_WRITTEN EXERCISE_.
Quote every line of the taxonomy listing below word for word, from the first line to the last.

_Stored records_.
+ + + + +
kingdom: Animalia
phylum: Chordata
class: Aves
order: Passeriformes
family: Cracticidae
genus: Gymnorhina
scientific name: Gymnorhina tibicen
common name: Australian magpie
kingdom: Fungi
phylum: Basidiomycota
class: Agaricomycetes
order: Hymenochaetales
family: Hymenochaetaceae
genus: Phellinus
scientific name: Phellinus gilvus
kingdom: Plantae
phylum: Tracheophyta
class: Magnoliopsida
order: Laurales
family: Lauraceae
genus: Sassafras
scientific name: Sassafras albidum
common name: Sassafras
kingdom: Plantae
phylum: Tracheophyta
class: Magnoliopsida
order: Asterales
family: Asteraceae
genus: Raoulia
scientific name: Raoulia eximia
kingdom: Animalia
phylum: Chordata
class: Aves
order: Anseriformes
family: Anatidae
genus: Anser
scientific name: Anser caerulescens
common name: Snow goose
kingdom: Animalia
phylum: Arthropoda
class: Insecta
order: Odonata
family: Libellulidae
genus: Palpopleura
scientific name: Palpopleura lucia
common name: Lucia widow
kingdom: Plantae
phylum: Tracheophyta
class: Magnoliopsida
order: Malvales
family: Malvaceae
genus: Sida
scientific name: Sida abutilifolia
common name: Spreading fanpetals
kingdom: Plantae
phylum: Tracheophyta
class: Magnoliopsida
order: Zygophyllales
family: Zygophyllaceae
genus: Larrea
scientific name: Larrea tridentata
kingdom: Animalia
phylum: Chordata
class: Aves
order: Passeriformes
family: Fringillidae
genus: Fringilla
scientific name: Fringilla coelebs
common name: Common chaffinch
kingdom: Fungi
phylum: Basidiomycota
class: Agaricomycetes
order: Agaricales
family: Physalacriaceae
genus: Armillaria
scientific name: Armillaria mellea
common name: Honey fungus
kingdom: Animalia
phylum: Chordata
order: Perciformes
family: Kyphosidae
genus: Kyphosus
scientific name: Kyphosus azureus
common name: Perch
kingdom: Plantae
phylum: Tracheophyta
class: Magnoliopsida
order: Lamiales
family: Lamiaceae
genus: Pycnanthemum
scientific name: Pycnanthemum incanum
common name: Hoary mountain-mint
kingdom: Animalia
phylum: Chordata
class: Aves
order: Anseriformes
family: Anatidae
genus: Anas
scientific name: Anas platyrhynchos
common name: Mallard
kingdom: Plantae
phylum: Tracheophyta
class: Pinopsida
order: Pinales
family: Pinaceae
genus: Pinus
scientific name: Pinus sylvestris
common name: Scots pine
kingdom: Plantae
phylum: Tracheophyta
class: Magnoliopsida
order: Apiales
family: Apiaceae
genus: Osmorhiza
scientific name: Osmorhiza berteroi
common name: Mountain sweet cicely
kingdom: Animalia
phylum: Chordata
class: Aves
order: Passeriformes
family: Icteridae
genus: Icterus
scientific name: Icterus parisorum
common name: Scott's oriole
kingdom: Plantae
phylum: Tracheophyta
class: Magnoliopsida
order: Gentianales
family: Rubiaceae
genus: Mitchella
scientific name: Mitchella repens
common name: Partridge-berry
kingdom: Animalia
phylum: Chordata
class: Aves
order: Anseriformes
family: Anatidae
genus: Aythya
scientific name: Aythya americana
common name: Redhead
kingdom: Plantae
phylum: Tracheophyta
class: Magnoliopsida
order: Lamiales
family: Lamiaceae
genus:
+ + + + +
_TASK ANSWER_.
kingdom: Animalia
phylum: Chordata
class: Aves
order: Passeriformes
family: Cracticidae
genus: Gymnorhina
scientific name: Gymnorhina tibicen
common name: Australian magpie
kingdom: Fungi
phylum: Basidiomycota
class: Agaricomycetes
order: Hymenochaetales
family: Hymenochaetaceae
genus: Phellinus
scientific name: Phellinus gilvus
kingdom: Plantae
phylum: Tracheophyta
class: Magnoliopsida
order: Laurales
family: Lauraceae
genus: Sassafras
scientific name: Sassafras albidum
common name: Sassafras
kingdom: Plantae
phylum: Tracheophyta
class: Magnoliopsida
order: Asterales
family: Asteraceae
genus: Raoulia
scientific name: Raoulia eximia
kingdom: Animalia
phylum: Chordata
class: Aves
order: Anseriformes
family: Anatidae
genus: Anser
scientific name: Anser caerulescens
common name: Snow goose
kingdom: Animalia
phylum: Arthropoda
class: Insecta
order: Odonata
family: Libellulidae
genus: Palpopleura
scientific name: Palpopleura lucia
common name: Lucia widow
kingdom: Plantae
phylum: Tracheophyta
class: Magnoliopsida
order: Malvales
family: Malvaceae
genus: Sida
scientific name: Sida abutilifolia
common name: Spreading fanpetals
kingdom: Plantae
phylum: Tracheophyta
class: Magnoliopsida
order: Zygophyllales
family: Zygophyllaceae
genus: Larrea
scientific name: Larrea tridentata
kingdom: Animalia
phylum: Chordata
class: Aves
order: Passeriformes
family: Fringillidae
genus: Fringilla
scientific name: Fringilla coelebs
common name: Common chaffinch
kingdom: Fungi
phylum: Basidiomycota
class: Agaricomycetes
order: Agaricales
family: Physalacriaceae
genus: Armillaria
scientific name: Armillaria mellea
common name: Honey fungus
kingdom: Animalia
phylum: Chordata
order: Perciformes
family: Kyphosidae
genus: Kyphosus
scientific name: Kyphosus azureus
common name: Perch
kingdom: Plantae
phylum: Tracheophyta
class: Magnoliopsida
order: Lamiales
family: Lamiaceae
genus: Pycnanthemum
scientific name: Pycnanthemum incanum
common name: Hoary mountain-mint
kingdom: Animalia
phylum: Chordata
class: Aves
order: Anseriformes
family: Anatidae
genus: Anas
scientific name: Anas platyrhynchos
common name: Mallard
kingdom: Plantae
phylum: Tracheophyta
class: Pinopsida
order: Pinales
family: Pinaceae
genus: Pinus
scientific name: Pinus sylvestris
common name: Scots pine
kingdom: Plantae
phylum: Tracheophyta
class: Magnoliopsida
order: Apiales
family: Apiaceae
genus: Osmorhiza
scientific name: Osmorhiza berteroi
common name: Mountain sweet cicely
kingdom: Animalia
phylum: Chordata
class: Aves
order: Passeriformes
family: Icteridae
genus: Icterus
scientific name: Icterus parisorum
common name: Scott's oriole
kingdom: Plantae
phylum: Tracheophyta
class: Magnoliopsida
order: Gentianales
family: Rubiaceae
genus: Mitchella
scientific name: Mitchella repens
common name: Partridge-berry
kingdom: Animalia
phylum: Chordata
class: Aves
order: Anseriformes
family: Anatidae
genus: Aythya
scientific name: Aythya americana
common name: Redhead
kingdom: Plantae
phylum: Tracheophyta
class: Magnoliopsida
order: Lamiales
family: Lamiaceae
genus:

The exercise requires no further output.